简介:Averymildandextremelyefficienthydrolysismethodfortransformationofpolystyrene-b-poly(tert-butylacrylate)(PS-b-PtBA)topolystyrene-b-poly(acrylicacid)(PS-b-PAA)wasdesignedandcarriedoutusingmoreconvenientandinexpensivechlorotrimethylsilane/sodiumiodideasreagents.Thehydrolysisproductcanself-assembleinaqueousmediatogiveregularmicelleswithPSblockformingthecoreandPAL4blockformingthecorona,orintetrahydrofuran(THF)togivereversemicelleswiththehydrophilicblockinthecore.

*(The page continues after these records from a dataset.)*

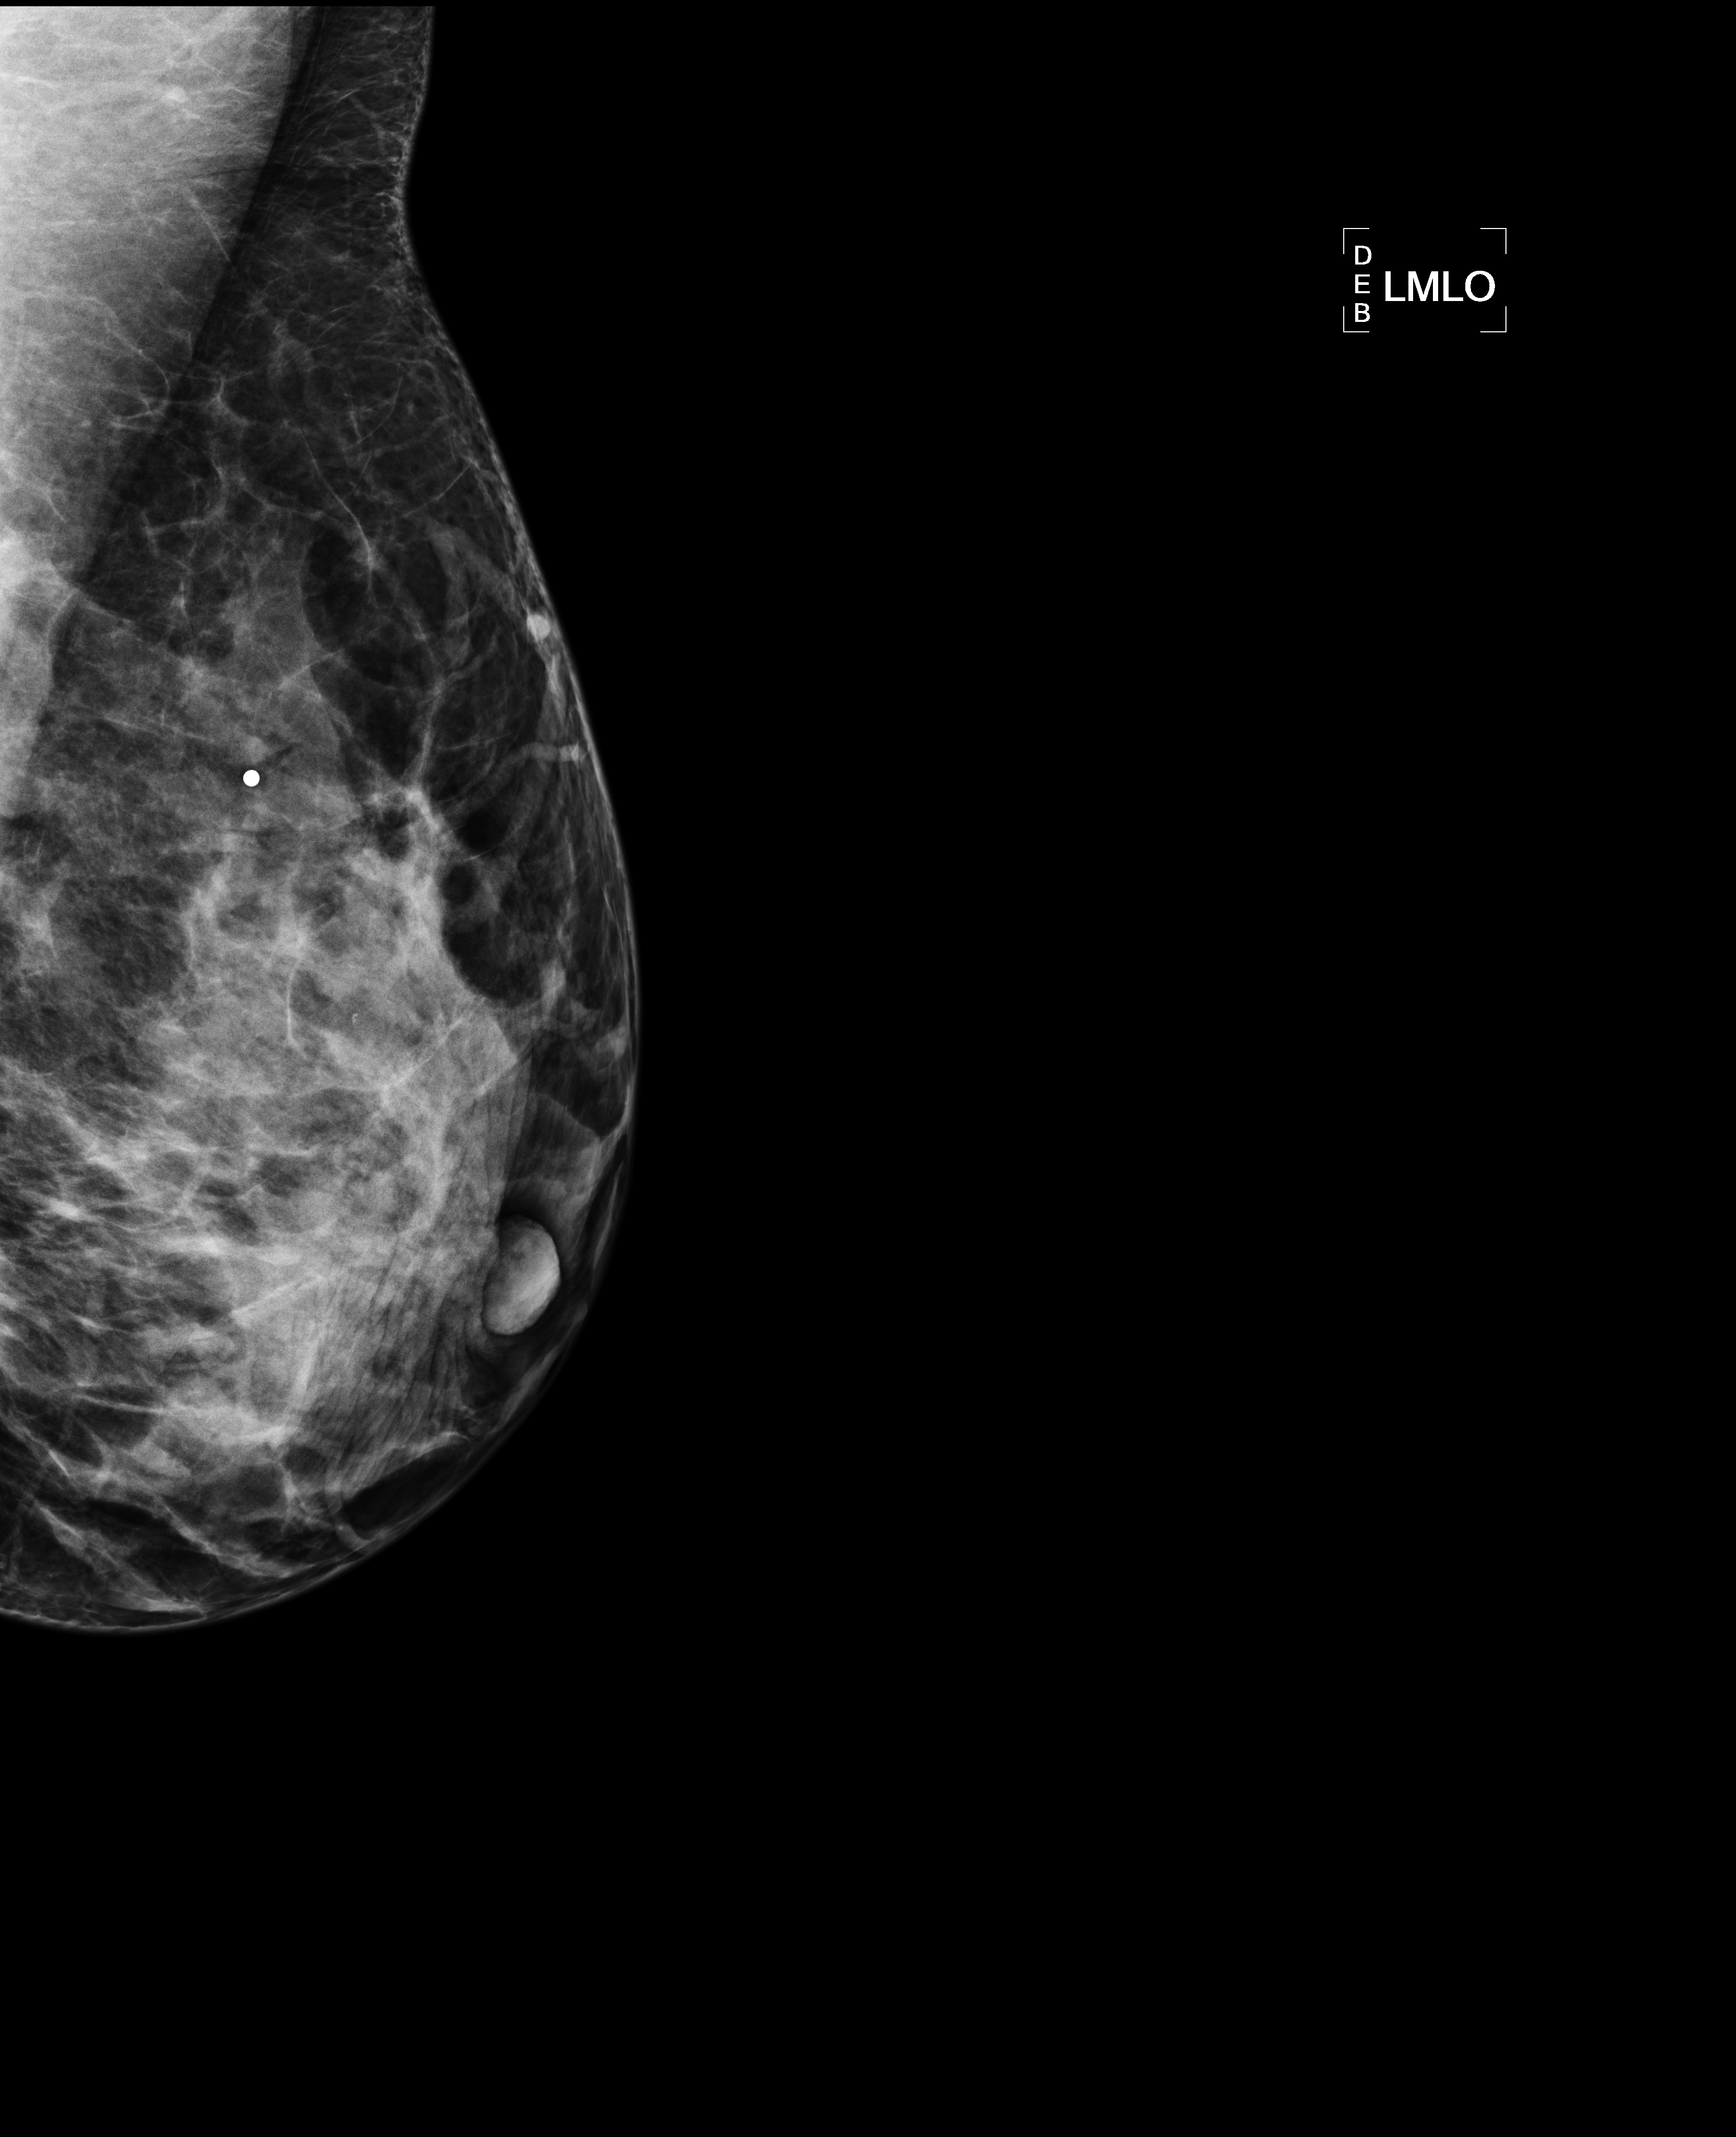
Mammogram, left breast, MLO view.
Patient-level pathology facts (clinical record, not image findings): pathology diagnosis: INVASIVE DUCTAL CARCINOMA, MODIFIED SCARFF-BLOOM-RICHARDSON GRADE-I/III. A LESS THAN 5% INTRADUCTAL CARCINOMA COMPONENT, NUCLEAR GRADE-II/III, IS ALSO PRESENT. (left breast); receptor status (as recorded): ER pos (strong), PR pos (strong), HER2 pos; pathology report notes: mastectomy; INVASIVE DUCTAL CARCINOMA, MODIFIED SCARFF-BLOOM-RICHARDSON GRADE-I/III. A LESS THAN 5% INTRADUCTAL CARCINOMA COMPONENT, NUCLEAR GRADE-II/III, IS ALSO PRESENT; clinical background (as recorded): early 40s with left breast cancer. LMP unknown.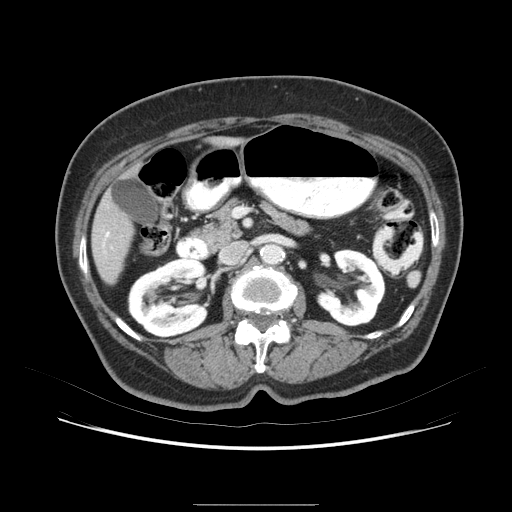
Contrast-enhanced abdominal CT (liver protocol), one axial slice; position 27 of 79 along the scan axis; 120 kVp; soft-tissue window (W 400 / L 40 HU); 512 × 512 image matrix. From the clinical record (not read from this slice): diagnosis: hepatocellular carcinoma (patient treated with transarterial chemoembolisation; whether this scan precedes or follows treatment is not stated here); TNM stage (as recorded): Stage-I; Child-Pugh class: A; tumour differentiation: poorly differentiated.
Outlined on this slice (semi-automatic segmentation, software-assisted and operator-edited):
- liver parenchyma outside the tumour (the mass and vessels are separate outlines, so this box may not span the whole liver): bounding box <90,132,256,300> (left, top, right, bottom; pixels)
- portal vein: <119,219,146,245>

简介:Thesemibatchemulsifier-freeemulsioncopolymerizationofmethylmethacrylate(MMA)andbutylacrylate(BA)inthepresenceof2-hydroxyethylmethacrylate(HEMA)initiatedbyK2S2O8(PSP)wasstudied.Thelatexparticlescanmaintainanappreciablestabilityduringtheemulsifier-freeemulsioncopolymerizationofMMAandBAinthepresenceofHEMA.Theaverageparticlediameterincreasewithanincreaseoftotalsolidscontent,HEMAcontent,PSPcontent,ionicstrengthofthesystemandmonomerfeedrate,anddecreasewiththemonomerfeedrationfrom3/1(MMA/BA:molarration).to1/3.ThestabilityofthisreactionsystemisimprovedbyaddingHEMAasnonioniccomonomer,Highsolidscontent(50%)latexwithmonodisperseparticlecanbeobtainedusingthisprocess.
简介:Muchattentionhasbeenpaidtothedevelopmentofnewpolymerelectrolytewithspecialmorphology,soastoimprovetheirelectrochemicalpropertiestomeettheneedsoflithium(ion)battery.Inthiswork,PEMlatexwassynthesizedbyemulsion-fi-eepolymerization.ThemicrophotoofPEMlate...
简介:Cationic乳胶与cationic表面活化剂通过苯乙烯(圣)和丁基acrylate(BA)的乳剂copolymerization被准备,cetyltrimethyl铵溴化物(CTAB)。包括粒子尺寸,乳胶性质缩放分发,潜力,表面紧张和单体变换,为与不同CTAB数量准备的乳胶被决定。这些性质的进化在乳剂聚合期间被跟随以便理解粒子形成的机制。结果证明粒子尺寸和潜力是聚合时间和乳胶固体的功能。有cationic的平行乳剂聚合,anionic控告了开始者,没有费用的开始者也被执行,乳胶性质在不同聚合时间被决定。所有这些结果专心地基于乳剂聚合,表面活化剂吸附和乳胶粒子稳定的机制被解释。